Vanishing insects across Germany
A long-term study by researchers in the Netherlands, the UK and volunteers across Germany found a 75% decrease of flying insects over the last 27 years.
An estimated significant drop in the insect population has been a news topic for some time but could never be statistically proven. However, a study by researchers at the Radboud University in the Netherlands, the University of Sussex in Britain and dozens of amateur entomologists at the Entomological Society Krefeld in Germany now quantified the change as a 75% loss over the last 27 years. The results were published in the journal Plos One.
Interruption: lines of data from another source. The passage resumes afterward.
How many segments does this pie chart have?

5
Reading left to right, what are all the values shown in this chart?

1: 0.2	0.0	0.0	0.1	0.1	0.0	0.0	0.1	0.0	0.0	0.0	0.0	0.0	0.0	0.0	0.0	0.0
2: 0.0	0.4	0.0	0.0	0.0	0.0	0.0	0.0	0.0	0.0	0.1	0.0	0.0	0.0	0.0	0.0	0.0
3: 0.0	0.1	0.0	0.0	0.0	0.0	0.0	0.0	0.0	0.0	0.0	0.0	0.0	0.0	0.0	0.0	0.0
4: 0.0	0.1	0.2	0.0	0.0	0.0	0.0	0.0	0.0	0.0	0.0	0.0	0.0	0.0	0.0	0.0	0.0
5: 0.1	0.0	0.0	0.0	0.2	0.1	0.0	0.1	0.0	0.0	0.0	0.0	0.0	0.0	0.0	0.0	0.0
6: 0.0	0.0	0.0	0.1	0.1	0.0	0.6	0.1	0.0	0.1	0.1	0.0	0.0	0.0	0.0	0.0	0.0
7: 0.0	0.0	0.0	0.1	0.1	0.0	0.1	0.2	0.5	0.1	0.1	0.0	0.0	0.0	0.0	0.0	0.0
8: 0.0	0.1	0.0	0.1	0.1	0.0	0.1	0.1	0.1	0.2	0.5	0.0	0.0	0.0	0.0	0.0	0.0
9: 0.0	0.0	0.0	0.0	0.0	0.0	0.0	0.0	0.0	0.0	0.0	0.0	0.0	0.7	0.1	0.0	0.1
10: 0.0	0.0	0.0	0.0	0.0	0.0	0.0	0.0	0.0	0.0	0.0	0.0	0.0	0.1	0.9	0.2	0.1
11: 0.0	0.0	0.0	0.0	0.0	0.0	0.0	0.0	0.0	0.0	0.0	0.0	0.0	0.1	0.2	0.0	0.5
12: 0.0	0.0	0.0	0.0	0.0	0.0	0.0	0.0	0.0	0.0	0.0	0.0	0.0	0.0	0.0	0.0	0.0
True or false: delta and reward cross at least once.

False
“Ecological Armageddon” due to mass insect extinction
According to the study the implications for humanity following such a massive extinction are profound, because insects provide an essential role for life on earth as pollinators of plants and prey for larger animals. Dave Goulson, professor of life sciences at the University of Sussex and the study’s co-author, said: “Insects make up about two-thirds of all life on Earth but there has been some kind of horrific decline. We appear to be making vast tracts of land inhospitable to most forms of life, and are currently on course for ecological Armageddon. If we lose the insects then everything is going to collapse.”
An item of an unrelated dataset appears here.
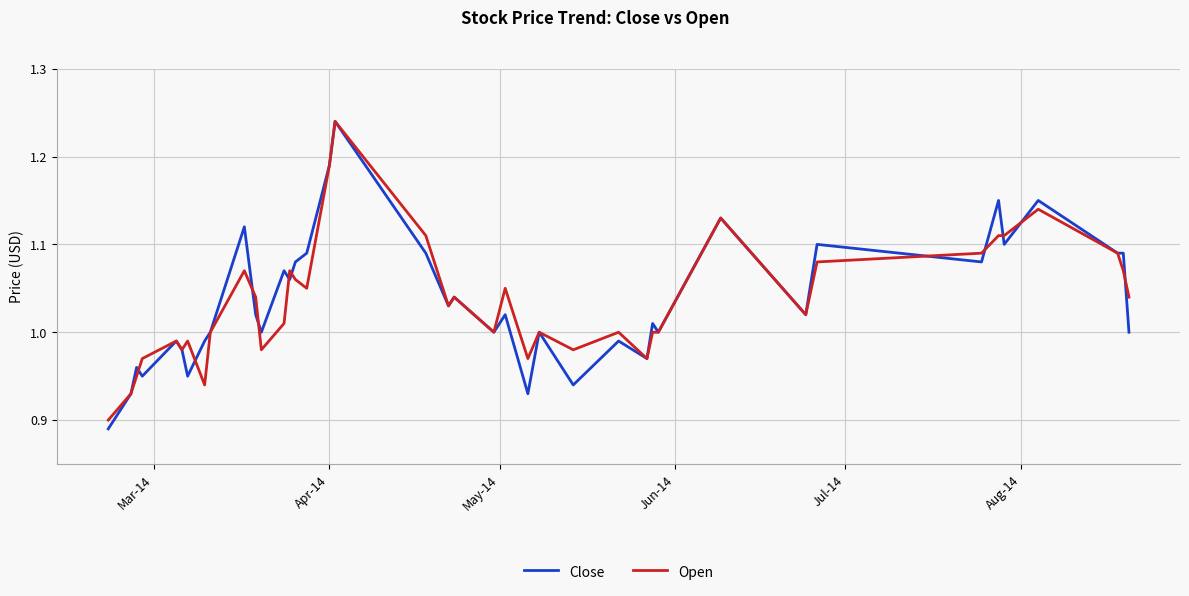

Which series has the largest range (max minus min)?

Close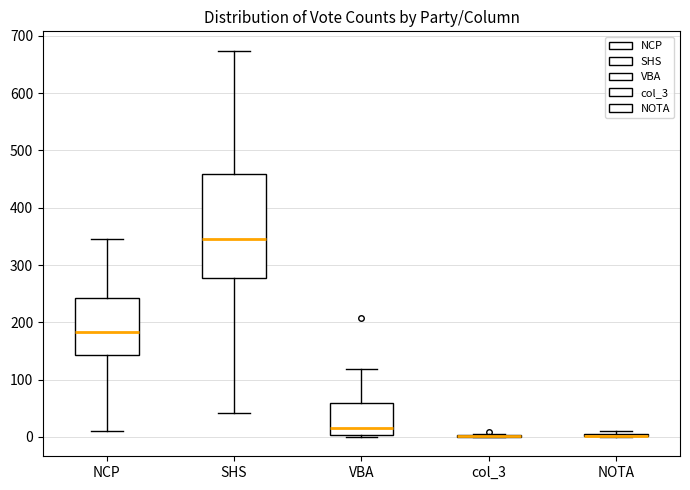

Where does the median line of the box for SHS sit on the y-axis? The values are not printed on the chart, so give them approximately, as read against the axis.

350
Agriculture, pesticide, and climate change likely culprits
Although a relative decrease in the number of bees and butterflies was expected, scientists and public alike were nonetheless shocked and surprised by the sheer extent of vanishing insects across nature reserves in Germany. However, the researchers were not able to pinpoint a single cause, but deduced that the widespread destruction of wild areas for agriculture and the use of pesticides are likely culprits. Moreover, climate change was also cited as a major contributor. In contrast, the researchers were able to rule out weather events and changes in the landscape of nature reserves as possible causes.
The results are based on the work of dozens of amateur entomologists across Germany, who have been catching insects in malaise traps – large tent-like structures that funnel insects into a collecting cylinder.
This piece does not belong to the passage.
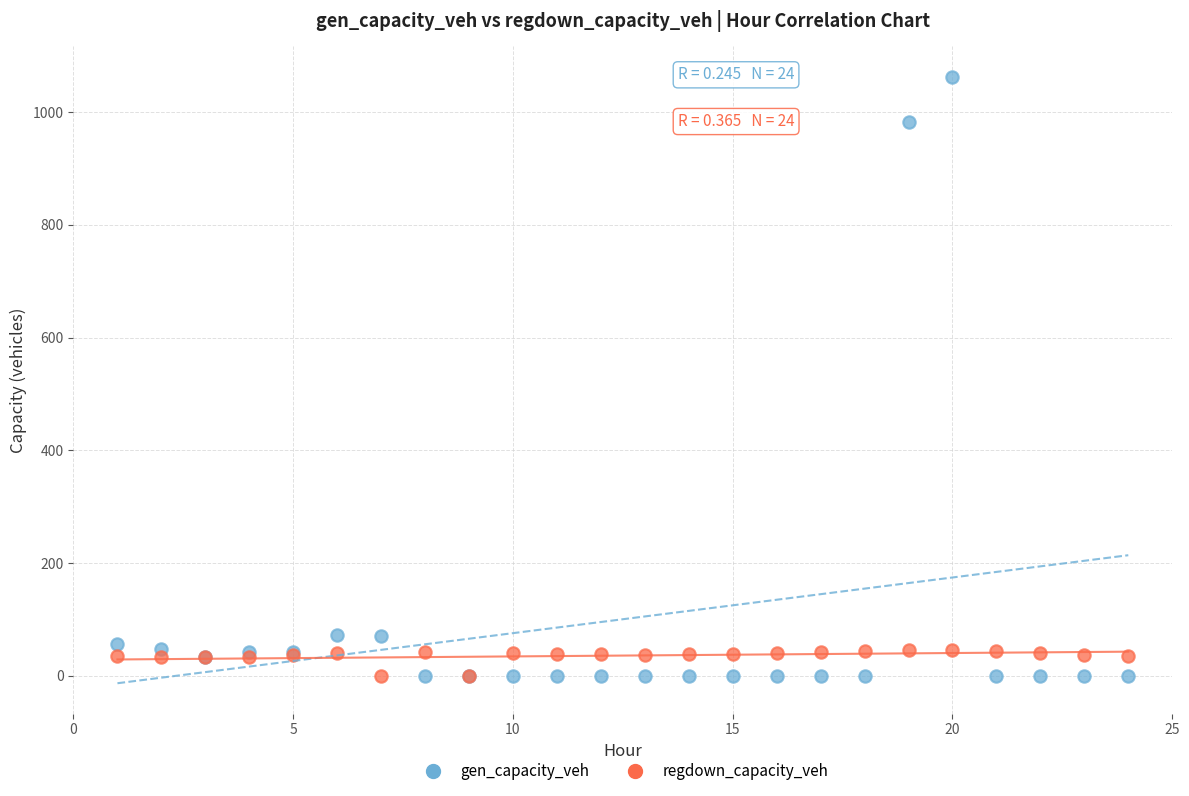

Which series has the widest spread of Y values?

gen_capacity_veh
76% fewer insects now than 1989
When the weight of the samples taken from the malaise traps was compared to samples taken in 1989, an average loss of 76% was recorded. In summer, when insect numbers are at their highest, the decline was even more pronounced with a loss of 82%. “The fact that the number of flying insects is decreasing at such a high rate in such a large area is an alarming discovery,” said Hans de Kroon, an ecologist at Radboud University who led the new research. Furthermore, the fact that the declining insect numbers were recorded in well-managed nature reserves makes the results even more troubling. The scientists believe that outside of these reserves, where wildlife has less or no protection, the numbers are likely to be even worse. According to Goulsen one possible explanation would be insects dying once they fly out of nature reserves into farmland. “But exactly what is causing their death is open to debate. It could be simply that there is no food for them or it could be, more specifically, exposure to chemical pesticides, or a combination of the two,” he said.